Too Many Treats or Sweet Foods
Too many treats or sweet foods can put extra pounds on your bun, which might hamper his ability to reach his cecotropes. Moreover, it could reduce his appetite for the food rabbits need, such as hay, leafy greens, and veggies. Take note that fruits, such as apples and grapes, are high in sugar. Thus, they should be counted as treats and given sparingly. The same goes for carrots, which we often consider a good food for rabbits.

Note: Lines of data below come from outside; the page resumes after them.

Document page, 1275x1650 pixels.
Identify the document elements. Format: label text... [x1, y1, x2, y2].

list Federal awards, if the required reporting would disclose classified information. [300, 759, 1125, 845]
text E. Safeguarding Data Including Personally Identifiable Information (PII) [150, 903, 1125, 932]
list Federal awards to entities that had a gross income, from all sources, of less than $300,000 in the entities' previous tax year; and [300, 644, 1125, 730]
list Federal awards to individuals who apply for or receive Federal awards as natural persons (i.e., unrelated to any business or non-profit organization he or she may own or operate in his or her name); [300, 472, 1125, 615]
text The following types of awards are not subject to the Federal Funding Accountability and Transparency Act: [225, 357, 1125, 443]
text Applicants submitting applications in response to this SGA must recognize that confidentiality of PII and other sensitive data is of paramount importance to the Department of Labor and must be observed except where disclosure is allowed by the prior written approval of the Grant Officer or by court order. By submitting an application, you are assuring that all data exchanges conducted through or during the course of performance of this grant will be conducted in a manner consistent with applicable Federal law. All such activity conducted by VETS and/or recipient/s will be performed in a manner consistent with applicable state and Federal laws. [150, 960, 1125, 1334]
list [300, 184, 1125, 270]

Stress or anxiety can decrease your bun’s appetite, not just for cecotropes but for other foods as well. Check your pet’s living environment and observe his behavior. If he’s always curled up in one corner, looks nervous, or is unusually aggressive, something might be off. Remember that as prey animals, buns are instinctively fearful. So real or perceived danger can be behind their unwillingness to consume their cecotropes.
Sick rabbits tend to lose their appetites. If your bun doesn’t feel well, you might find extra cecotropes in his cage. Or he may even stop pooping altogether. Other signs of illness include tooth-grinding, lethargy, hiding away, and slow movement. Rabbits can’t go long without food. Consider it an emergency and take your pet to the vet if he hasn’t eaten in a few hours.
What Should I Do If My Rabbit Is Not Eating Cecotropes?
Addressing the reasons we mentioned can prompt your bun to consume his cecotropes. If you’re feeding him pellets, reduce the portion to around 1/8 to 1/4 per pound of rabbit. Also, increase the amount of hay you offer. Provide other hay types if he’s gotten tired of his usual variety. This will boost his fiber intake and could get his digestive system back on track.
As disgusting as it may seem, rabbits enjoy eating their cecotropes. So instead of stopping your bun from consuming his poop, you should encourage the habit. In fact, not eating cecotropes is a warning that something’s amiss, and you should observe your fur baby to determine if he needs medical attention.